(Records from a dataset)
========================================

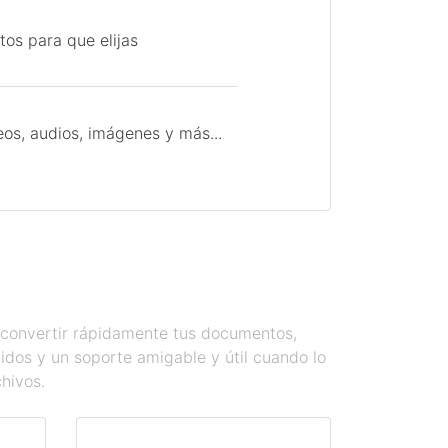
tos para que elijas
os, audios, imágenes y más...
s convertir rápidamente tus documentos,
dos y un soporte amigable y útil cuando lo
chivos.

========================================

> [Task brief] Give back the data exactly. Pictures stay out.

> [Exercise answer]
tos para que elijas
os, audios, imágenes y más...
s convertir rápidamente tus documentos,
dos y un soporte amigable y útil cuando lo
chivos.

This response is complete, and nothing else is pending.